The Power of Uniform Distribution: All algorithms exhibit nearly equivalent performance on the SLAM dataset, suggesting that efforts spent controlling the distribution of evaluation matchups may be more important than the choice of algorithm.
Practical Decision Framework: The paper eventually provides a clear algorithm selection guide (Table 4), which is highly suited for practical application.
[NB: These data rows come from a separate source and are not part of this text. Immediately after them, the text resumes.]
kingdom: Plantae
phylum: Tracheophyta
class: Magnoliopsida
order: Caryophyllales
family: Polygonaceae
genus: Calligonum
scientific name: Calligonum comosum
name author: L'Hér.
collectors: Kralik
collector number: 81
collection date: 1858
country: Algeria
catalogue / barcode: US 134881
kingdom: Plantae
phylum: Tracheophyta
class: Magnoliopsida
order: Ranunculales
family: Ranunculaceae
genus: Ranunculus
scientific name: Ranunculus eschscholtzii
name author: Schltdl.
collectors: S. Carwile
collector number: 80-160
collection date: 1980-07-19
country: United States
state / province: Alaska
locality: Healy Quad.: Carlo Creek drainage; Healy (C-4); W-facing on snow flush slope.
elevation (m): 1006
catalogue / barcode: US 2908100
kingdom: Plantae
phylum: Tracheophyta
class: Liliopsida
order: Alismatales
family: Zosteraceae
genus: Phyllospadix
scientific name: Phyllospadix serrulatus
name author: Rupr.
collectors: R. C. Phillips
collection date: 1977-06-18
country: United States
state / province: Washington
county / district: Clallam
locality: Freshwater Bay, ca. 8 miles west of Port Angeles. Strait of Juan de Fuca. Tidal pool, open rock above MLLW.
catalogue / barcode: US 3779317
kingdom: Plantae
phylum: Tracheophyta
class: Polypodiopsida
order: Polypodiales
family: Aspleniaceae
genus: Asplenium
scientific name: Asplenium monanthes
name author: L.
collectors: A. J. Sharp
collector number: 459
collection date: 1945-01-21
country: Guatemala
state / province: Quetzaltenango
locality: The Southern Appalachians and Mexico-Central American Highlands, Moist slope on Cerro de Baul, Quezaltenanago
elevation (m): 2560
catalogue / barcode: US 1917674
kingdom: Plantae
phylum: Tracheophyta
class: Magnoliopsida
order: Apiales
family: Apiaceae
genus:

Limitations & Future Work¶

Scalability: The number of comparisons for pairwise evaluation grows quadratically with the number of models, limiting large-scale assessment.
Human Feedback Variability: Human judgment is influenced by personal background, expertise, and context understanding, introducing ranking noise.
Lack of In-depth Analysis on Ties: The paper treats ties as a score of 0.5, but the frequency and distribution of ties may affect different algorithms differently.
Only Two Datasets Considered: The conclusions may be limited by the specific distributional characteristics of Chatbot Arena and SLAM.

LLM Evaluation Methods: Pairwise human evaluation platforms like Chatbot Arena (Chiang et al., 2024), AlpacaFarm (Dubois et al., 2024), etc.
Elo Analysis: Boubdir et al. (2023) analyzed the robustness issues of Elo in LLM ranking, but only focused on Elo itself.
Ranking Algorithms: Elo (1978), Bradley-Terry (1952), Glicko (1999), Markov Chain (Callaghan et al., 2003)

Rating ⭐⭐⭐⭐¶

Novelty: ⭐⭐⭐⭐ — First systematic comparison of multiple ranking algorithms in LLM evaluation.
Value: ⭐⭐⭐⭐⭐ — Provides a clear algorithm selection guide with direct practical significance for LLM evaluation.
Experimental Thoroughness: ⭐⭐⭐⭐ — Two evaluation scenarios, three evaluation criteria, multidimensional analysis.
Writing Quality: ⭐⭐⭐⭐ — Clear structure, explicit conclusions, and highly practical recommendations.